■ WORK TO COMPLETE
Return the lines below verbatim, beginning at the line that contains "common name: Small copper" and continuing through the end of the records.

■ SUPPLIED INFORMATION
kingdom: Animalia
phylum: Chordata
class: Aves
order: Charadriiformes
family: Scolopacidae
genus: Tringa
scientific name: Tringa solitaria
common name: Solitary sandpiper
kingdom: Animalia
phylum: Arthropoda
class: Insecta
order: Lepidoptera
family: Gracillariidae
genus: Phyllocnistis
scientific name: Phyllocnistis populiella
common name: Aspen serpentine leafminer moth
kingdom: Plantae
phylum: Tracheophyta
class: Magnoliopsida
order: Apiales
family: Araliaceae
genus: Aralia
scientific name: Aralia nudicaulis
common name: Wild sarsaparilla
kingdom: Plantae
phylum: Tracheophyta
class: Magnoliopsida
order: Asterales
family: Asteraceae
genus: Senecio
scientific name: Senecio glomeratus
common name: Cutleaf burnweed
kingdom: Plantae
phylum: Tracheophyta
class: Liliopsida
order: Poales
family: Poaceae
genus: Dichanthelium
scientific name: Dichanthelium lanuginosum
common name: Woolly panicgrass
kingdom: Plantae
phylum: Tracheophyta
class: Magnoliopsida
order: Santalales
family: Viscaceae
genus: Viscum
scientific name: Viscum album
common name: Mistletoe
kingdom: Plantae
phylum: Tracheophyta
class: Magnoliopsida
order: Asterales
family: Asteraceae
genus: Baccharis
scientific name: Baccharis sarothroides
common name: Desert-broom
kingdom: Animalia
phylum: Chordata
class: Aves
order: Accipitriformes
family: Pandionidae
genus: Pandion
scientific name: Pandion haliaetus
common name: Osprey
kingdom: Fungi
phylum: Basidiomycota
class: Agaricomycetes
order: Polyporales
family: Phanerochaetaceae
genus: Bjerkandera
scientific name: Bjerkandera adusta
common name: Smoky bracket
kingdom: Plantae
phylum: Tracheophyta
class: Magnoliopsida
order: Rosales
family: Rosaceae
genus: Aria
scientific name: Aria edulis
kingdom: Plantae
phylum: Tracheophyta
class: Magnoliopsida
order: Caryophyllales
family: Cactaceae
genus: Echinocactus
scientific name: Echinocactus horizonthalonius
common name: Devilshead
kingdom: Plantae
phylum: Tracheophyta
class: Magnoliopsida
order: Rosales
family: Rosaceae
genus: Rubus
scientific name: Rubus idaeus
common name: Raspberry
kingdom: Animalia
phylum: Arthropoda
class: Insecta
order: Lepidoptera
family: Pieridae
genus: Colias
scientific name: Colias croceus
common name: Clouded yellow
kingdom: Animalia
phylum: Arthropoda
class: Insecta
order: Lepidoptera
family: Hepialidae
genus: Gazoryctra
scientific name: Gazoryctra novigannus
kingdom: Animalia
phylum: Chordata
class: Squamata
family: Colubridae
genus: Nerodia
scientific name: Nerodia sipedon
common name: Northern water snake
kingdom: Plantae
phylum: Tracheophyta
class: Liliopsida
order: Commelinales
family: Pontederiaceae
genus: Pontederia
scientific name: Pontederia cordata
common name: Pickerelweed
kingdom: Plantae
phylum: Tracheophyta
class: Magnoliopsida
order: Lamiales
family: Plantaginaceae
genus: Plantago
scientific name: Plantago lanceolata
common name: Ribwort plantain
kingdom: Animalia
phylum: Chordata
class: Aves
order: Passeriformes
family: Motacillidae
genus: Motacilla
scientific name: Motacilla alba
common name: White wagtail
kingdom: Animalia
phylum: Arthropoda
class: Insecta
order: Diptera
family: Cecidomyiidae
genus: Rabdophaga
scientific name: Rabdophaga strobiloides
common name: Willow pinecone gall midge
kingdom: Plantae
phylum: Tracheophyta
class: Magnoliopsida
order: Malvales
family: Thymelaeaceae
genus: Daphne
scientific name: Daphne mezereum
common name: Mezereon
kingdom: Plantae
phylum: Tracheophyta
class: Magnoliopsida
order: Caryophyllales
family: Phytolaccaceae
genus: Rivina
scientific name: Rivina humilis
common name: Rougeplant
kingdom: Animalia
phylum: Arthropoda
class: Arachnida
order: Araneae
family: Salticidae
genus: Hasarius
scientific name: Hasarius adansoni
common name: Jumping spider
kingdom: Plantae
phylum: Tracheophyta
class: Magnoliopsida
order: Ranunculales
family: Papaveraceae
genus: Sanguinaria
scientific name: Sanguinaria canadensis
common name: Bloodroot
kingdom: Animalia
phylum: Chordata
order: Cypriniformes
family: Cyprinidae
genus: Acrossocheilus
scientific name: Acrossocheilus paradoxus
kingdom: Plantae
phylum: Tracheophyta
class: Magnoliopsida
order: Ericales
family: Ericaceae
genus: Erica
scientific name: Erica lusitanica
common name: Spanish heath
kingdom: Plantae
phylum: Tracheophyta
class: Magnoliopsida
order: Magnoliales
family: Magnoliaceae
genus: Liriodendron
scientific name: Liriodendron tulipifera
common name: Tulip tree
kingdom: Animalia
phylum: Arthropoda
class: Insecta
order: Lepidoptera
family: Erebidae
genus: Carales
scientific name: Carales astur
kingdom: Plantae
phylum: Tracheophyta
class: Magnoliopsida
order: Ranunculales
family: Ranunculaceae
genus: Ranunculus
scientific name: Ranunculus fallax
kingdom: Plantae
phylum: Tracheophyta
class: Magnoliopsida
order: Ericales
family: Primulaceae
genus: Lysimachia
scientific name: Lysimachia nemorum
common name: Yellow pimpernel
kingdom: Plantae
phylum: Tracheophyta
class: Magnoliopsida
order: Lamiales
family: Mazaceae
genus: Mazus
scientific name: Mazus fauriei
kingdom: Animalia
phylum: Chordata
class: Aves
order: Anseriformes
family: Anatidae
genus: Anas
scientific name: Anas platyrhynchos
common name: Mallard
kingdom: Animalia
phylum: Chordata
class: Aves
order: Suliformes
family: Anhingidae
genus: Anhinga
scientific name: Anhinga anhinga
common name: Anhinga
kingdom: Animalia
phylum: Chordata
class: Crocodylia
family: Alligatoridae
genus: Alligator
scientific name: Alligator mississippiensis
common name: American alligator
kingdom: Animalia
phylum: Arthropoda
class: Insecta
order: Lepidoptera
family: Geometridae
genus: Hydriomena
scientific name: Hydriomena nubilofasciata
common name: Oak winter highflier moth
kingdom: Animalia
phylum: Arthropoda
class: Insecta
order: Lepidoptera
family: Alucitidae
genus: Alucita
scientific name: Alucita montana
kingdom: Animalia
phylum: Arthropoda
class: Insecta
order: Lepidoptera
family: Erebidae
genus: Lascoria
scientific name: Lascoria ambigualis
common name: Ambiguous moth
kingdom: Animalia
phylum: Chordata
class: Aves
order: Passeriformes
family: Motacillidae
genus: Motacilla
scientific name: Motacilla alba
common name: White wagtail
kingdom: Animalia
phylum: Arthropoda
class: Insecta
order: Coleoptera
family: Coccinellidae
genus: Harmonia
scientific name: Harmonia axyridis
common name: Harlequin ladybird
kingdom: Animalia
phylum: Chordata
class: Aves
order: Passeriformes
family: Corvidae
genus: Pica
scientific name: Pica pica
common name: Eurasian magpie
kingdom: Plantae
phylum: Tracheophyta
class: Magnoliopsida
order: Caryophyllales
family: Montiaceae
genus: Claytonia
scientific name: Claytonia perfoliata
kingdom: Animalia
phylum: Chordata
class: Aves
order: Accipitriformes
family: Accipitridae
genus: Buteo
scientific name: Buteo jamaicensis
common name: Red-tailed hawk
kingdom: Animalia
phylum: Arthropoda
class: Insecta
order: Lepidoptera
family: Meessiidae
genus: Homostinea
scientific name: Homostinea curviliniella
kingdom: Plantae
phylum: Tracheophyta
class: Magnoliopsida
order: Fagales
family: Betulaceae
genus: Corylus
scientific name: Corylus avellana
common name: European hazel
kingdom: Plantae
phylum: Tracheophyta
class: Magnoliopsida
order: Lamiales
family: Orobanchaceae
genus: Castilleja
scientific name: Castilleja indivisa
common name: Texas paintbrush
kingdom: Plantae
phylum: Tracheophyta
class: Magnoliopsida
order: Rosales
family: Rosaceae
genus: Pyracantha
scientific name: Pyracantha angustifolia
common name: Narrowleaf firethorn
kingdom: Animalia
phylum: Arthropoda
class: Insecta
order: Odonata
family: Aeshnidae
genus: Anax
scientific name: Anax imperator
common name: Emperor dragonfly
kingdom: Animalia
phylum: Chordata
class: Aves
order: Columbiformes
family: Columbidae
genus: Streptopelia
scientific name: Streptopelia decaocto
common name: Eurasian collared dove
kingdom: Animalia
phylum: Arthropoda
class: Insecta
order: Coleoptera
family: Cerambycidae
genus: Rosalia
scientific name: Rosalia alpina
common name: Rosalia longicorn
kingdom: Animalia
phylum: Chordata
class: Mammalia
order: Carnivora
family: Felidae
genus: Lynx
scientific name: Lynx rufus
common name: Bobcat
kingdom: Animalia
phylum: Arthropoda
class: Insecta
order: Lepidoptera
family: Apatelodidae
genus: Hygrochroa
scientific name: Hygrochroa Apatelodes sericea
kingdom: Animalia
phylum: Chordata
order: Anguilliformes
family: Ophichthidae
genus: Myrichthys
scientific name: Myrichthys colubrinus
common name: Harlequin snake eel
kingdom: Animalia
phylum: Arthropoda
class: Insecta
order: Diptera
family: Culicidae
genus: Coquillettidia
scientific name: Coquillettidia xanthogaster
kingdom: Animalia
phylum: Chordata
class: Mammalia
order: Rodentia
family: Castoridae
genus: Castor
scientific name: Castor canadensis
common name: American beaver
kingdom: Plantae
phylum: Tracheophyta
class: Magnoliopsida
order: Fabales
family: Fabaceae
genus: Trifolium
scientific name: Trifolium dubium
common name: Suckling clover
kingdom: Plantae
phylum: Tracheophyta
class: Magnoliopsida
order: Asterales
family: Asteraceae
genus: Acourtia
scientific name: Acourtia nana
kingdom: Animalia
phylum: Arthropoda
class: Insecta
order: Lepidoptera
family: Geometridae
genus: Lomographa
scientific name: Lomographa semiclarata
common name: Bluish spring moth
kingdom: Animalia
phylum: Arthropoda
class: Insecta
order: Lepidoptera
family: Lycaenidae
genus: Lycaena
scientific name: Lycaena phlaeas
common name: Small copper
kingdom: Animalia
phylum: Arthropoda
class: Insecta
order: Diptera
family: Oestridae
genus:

■ ANSWER IN FULL
common name: Small copper
kingdom: Animalia
phylum: Arthropoda
class: Insecta
order: Diptera
family: Oestridae
genus:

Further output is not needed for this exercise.